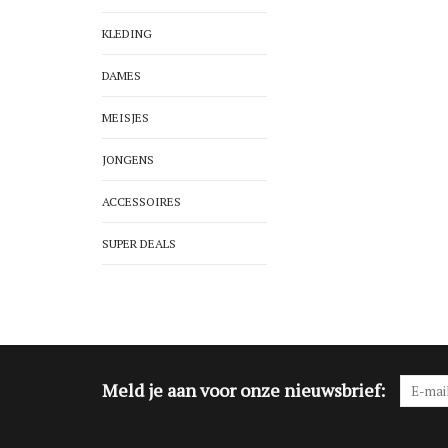
KLEDING
DAMES
MEISJES
JONGENS
ACCESSOIRES
SUPER DEALS
Meld je aan voor onze nieuwsbrief:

▶ Task objective
Once the pictures are set aside, give the rest of the material again unchanged.

▶ Exercise output
KLEDING
DAMES
MEISJES
JONGENS
ACCESSOIRES
SUPER DEALS
Meld je aan voor onze nieuwsbrief:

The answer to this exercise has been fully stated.